▶ [Action item] Work through the data line by line, gathering every line that has the word "female".

▶ [Available records]
§ §

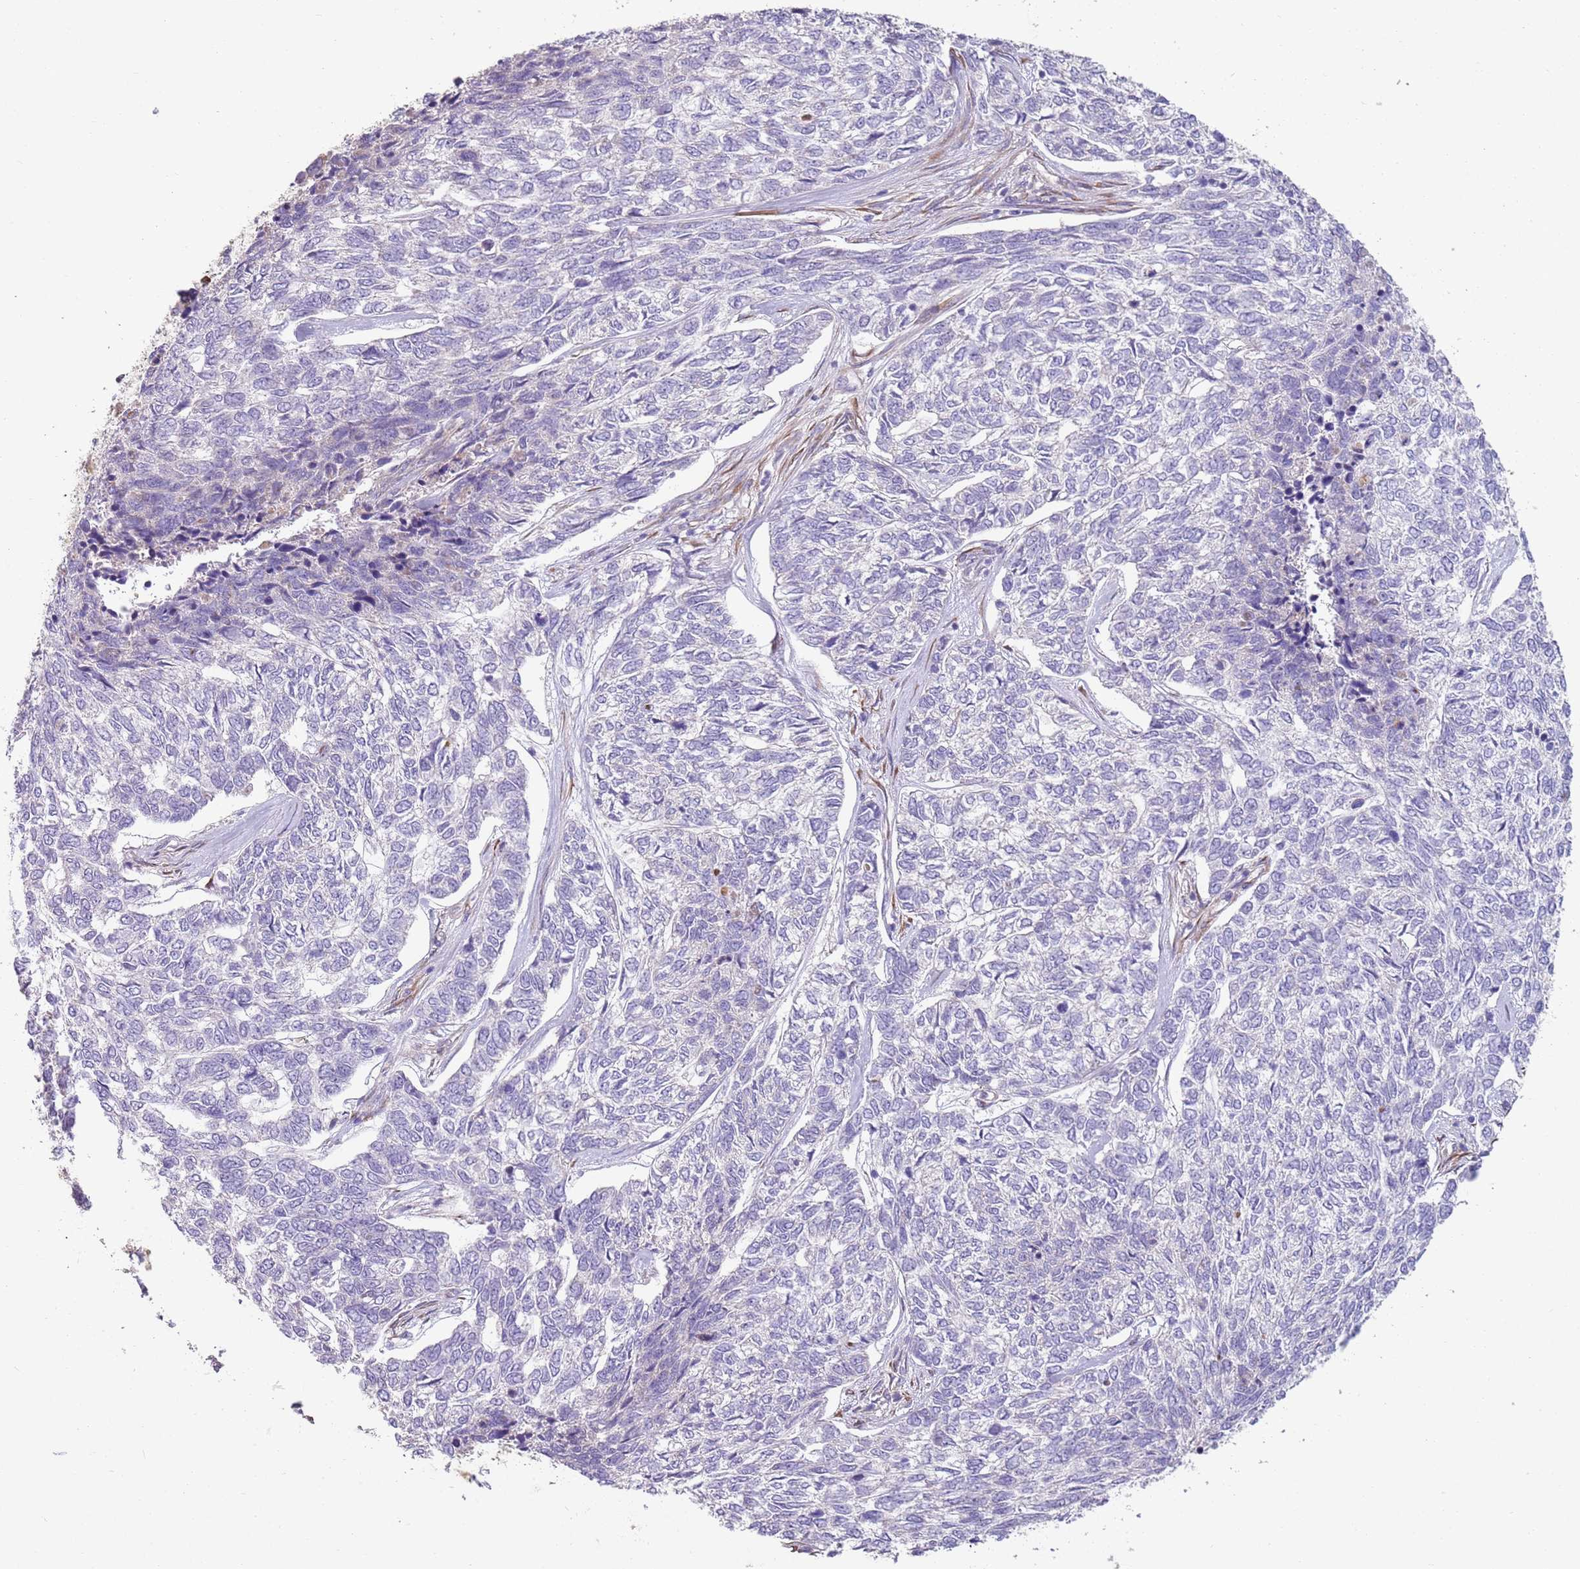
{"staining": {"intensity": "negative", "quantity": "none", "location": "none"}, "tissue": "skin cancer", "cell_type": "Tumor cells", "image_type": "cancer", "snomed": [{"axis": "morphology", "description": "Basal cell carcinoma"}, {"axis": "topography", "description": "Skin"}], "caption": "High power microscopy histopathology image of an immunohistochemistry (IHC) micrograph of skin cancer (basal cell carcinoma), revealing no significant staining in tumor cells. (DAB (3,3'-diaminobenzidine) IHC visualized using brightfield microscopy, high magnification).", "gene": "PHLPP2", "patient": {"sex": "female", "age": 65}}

§ §

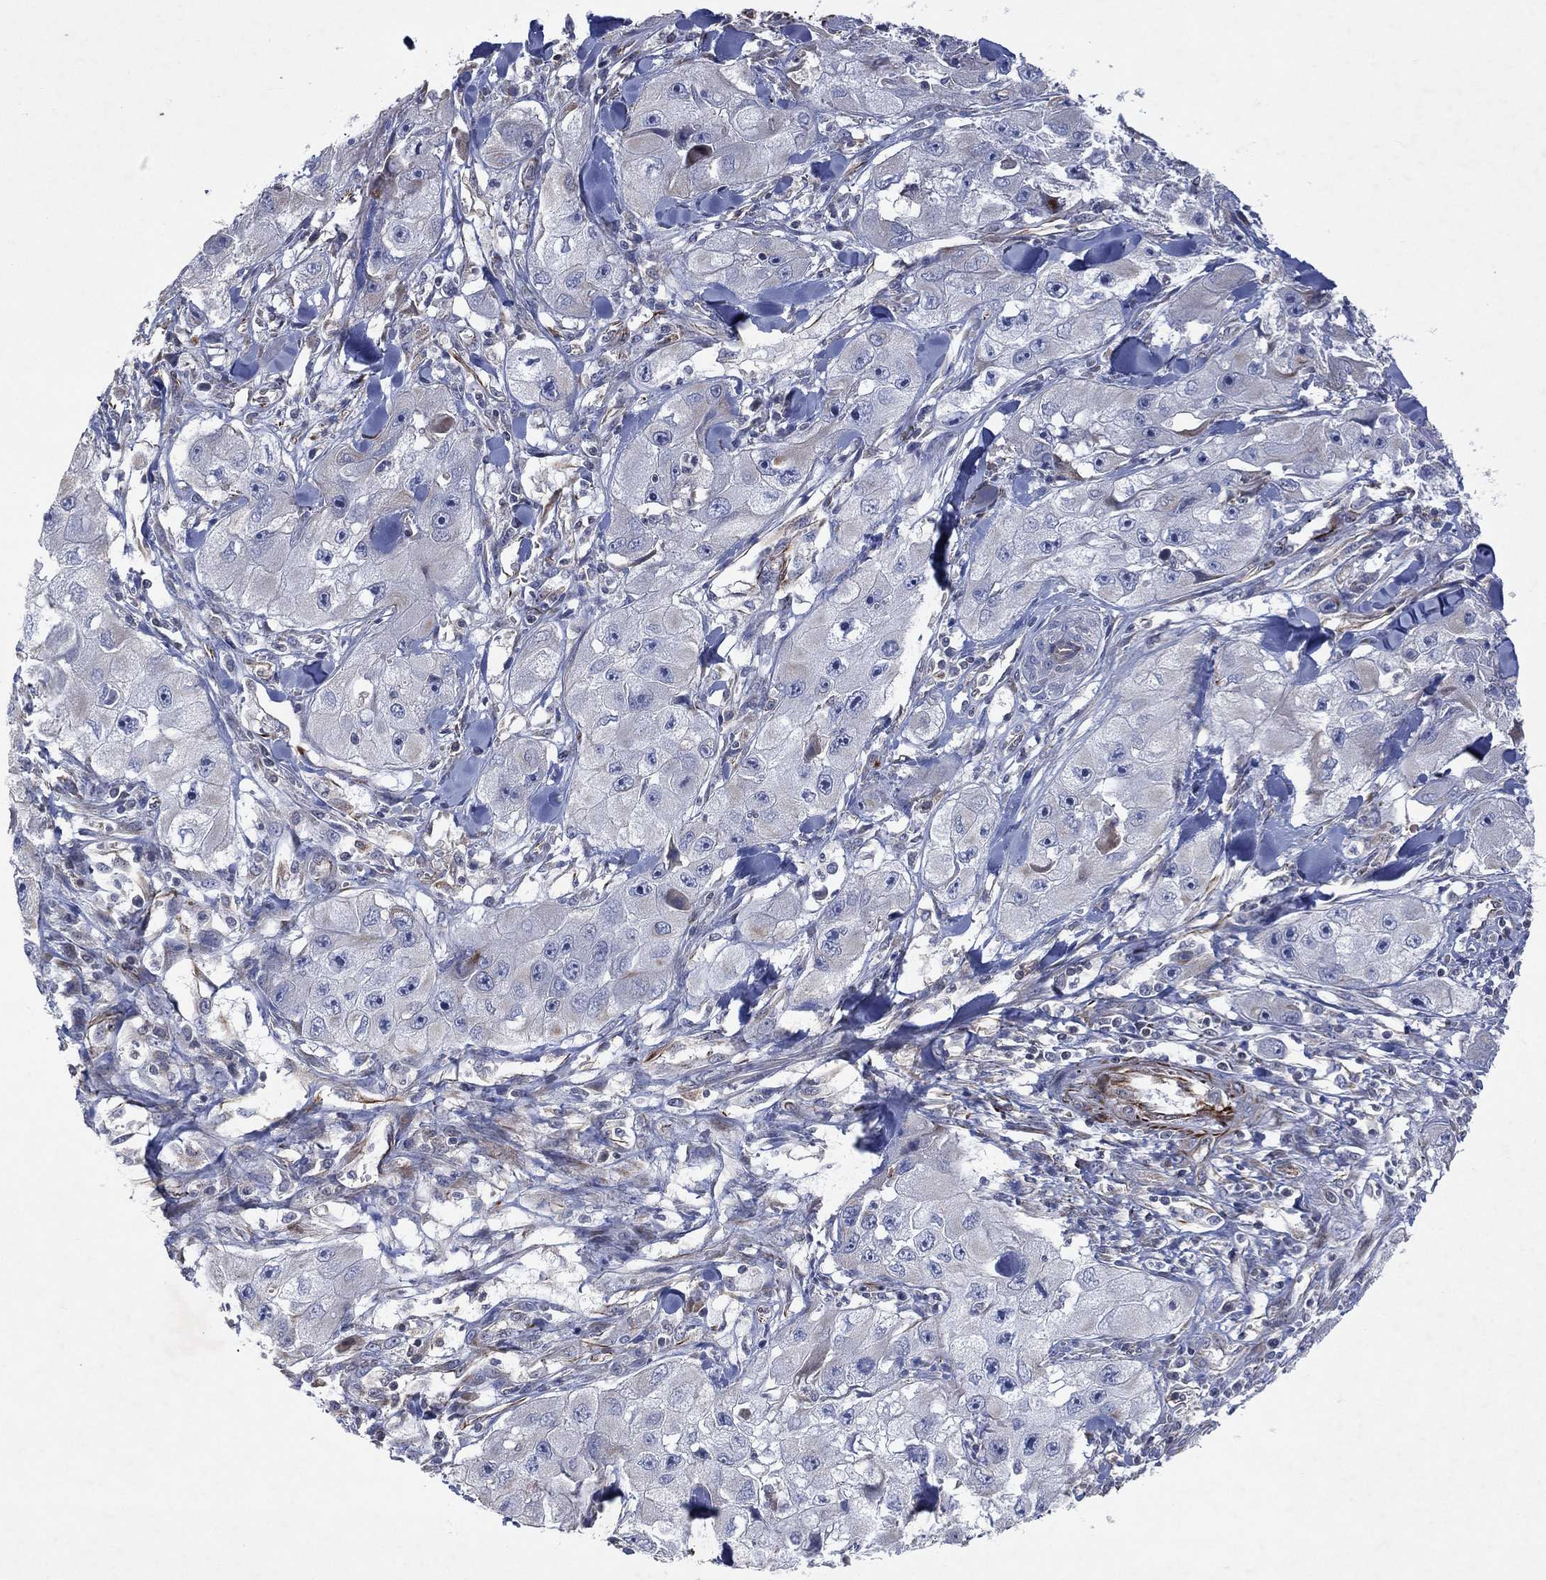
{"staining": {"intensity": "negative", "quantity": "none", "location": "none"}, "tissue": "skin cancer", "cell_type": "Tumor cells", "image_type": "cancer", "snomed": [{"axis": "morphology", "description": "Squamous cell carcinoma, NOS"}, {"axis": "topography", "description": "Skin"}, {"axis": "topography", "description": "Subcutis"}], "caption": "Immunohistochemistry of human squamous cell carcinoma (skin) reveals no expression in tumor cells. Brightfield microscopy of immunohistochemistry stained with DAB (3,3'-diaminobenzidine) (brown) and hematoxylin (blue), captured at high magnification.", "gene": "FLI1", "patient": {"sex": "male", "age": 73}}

§ §

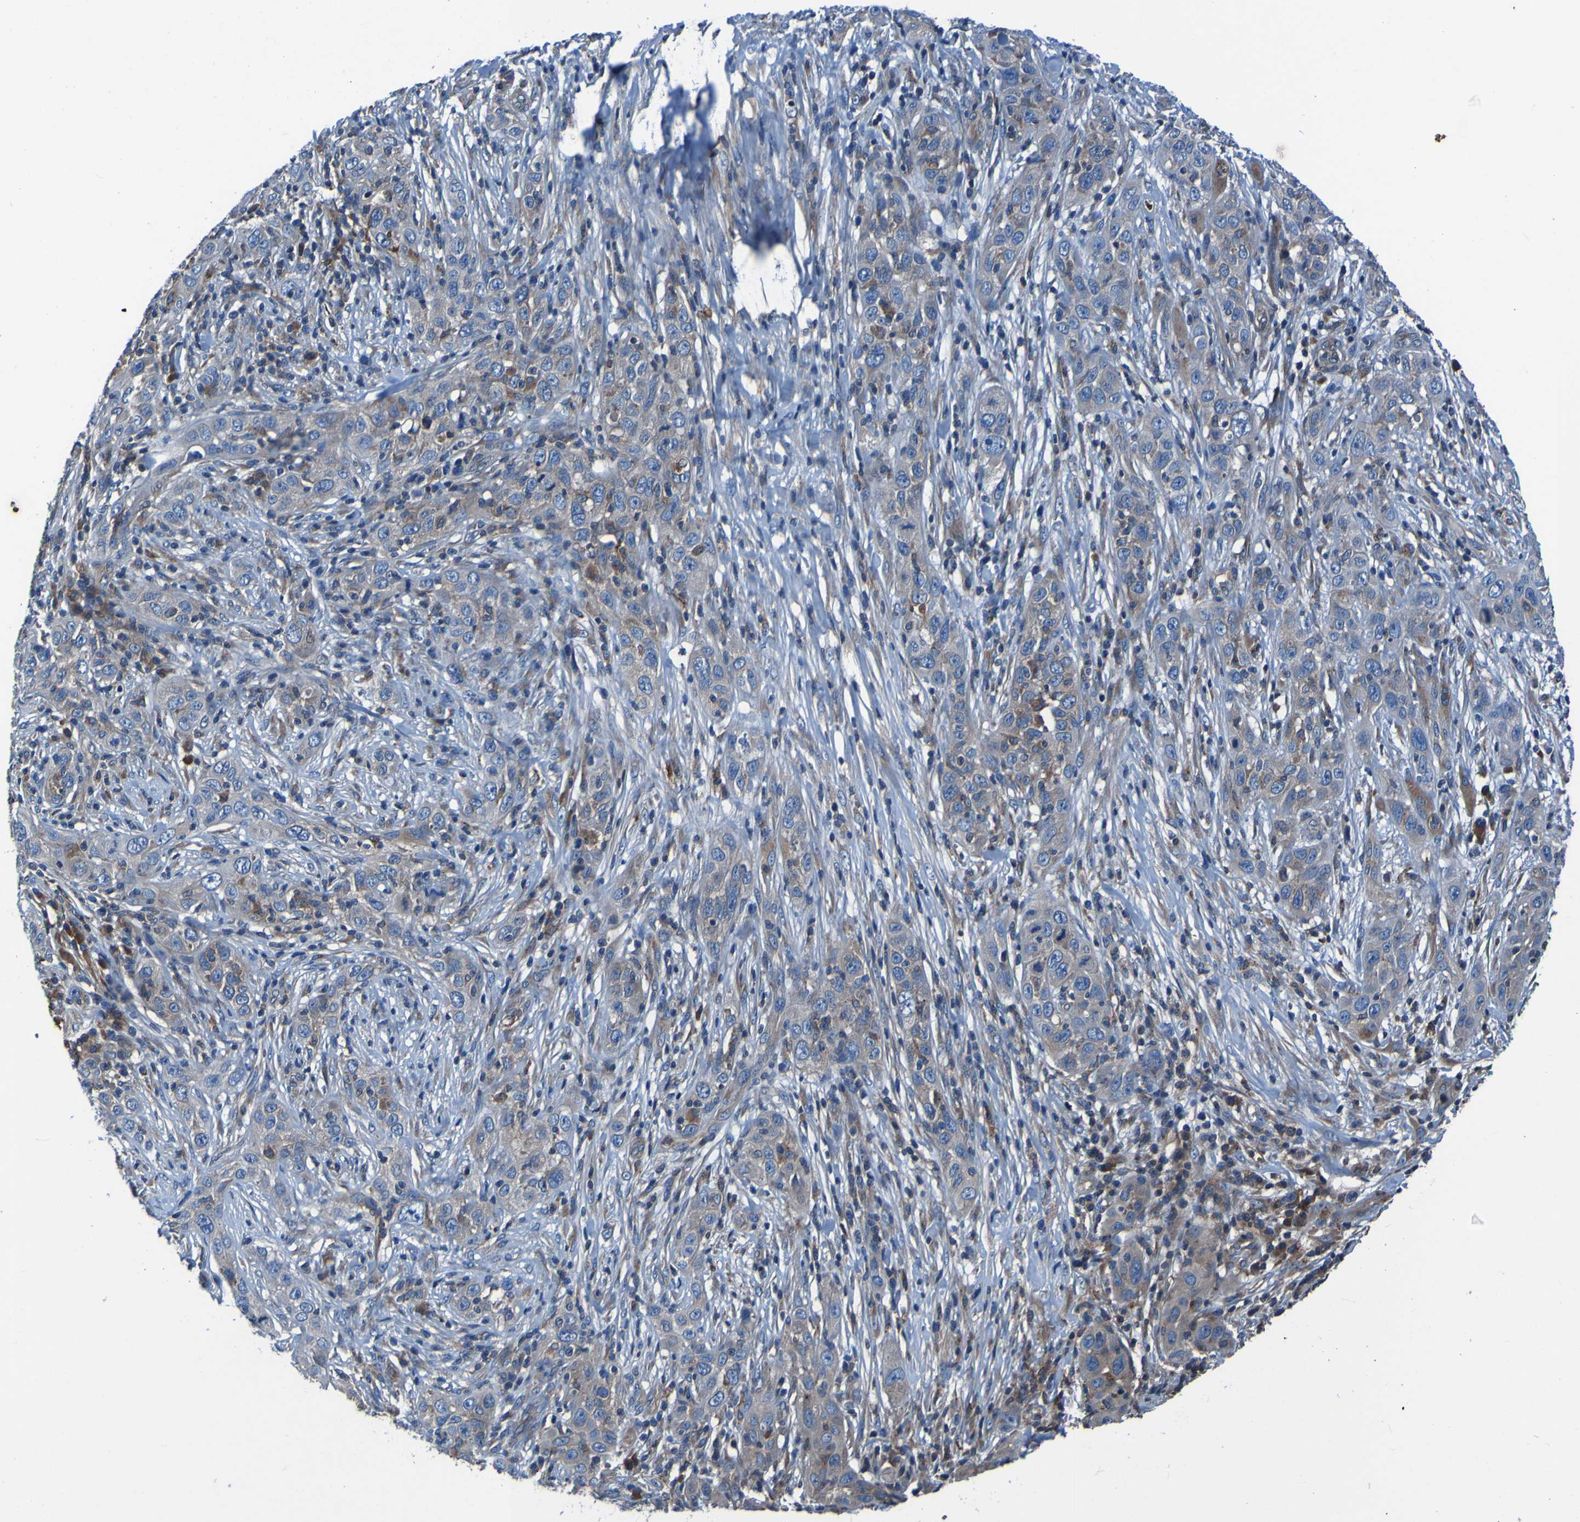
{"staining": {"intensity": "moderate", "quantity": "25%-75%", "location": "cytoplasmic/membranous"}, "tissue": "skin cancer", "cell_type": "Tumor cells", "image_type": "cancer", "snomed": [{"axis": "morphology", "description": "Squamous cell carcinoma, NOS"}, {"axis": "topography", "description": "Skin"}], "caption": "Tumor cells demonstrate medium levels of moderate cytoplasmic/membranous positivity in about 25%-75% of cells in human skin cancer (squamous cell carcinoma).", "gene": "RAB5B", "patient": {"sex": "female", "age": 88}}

§ §

▶ [Answer space]
{"staining": {"intensity": "negative", "quantity": "none", "location": "none"}, "tissue": "skin cancer", "cell_type": "Tumor cells", "image_type": "cancer", "snomed": [{"axis": "morphology", "description": "Basal cell carcinoma"}, {"axis": "topography", "description": "Skin"}], "caption": "High power microscopy histopathology image of an immunohistochemistry (IHC) micrograph of skin cancer (basal cell carcinoma), revealing no significant staining in tumor cells. (DAB (3,3'-diaminobenzidine) IHC visualized using brightfield microscopy, high magnification).", "gene": "PHLPP2", "patient": {"sex": "female", "age": 65}}
{"staining": {"intensity": "moderate", "quantity": "25%-75%", "location": "cytoplasmic/membranous"}, "tissue": "skin cancer", "cell_type": "Tumor cells", "image_type": "cancer", "snomed": [{"axis": "morphology", "description": "Squamous cell carcinoma, NOS"}, {"axis": "topography", "description": "Skin"}], "caption": "Tumor cells demonstrate medium levels of moderate cytoplasmic/membranous positivity in about 25%-75% of cells in human skin cancer (squamous cell carcinoma).", "gene": "RAB5B", "patient": {"sex": "female", "age": 88}}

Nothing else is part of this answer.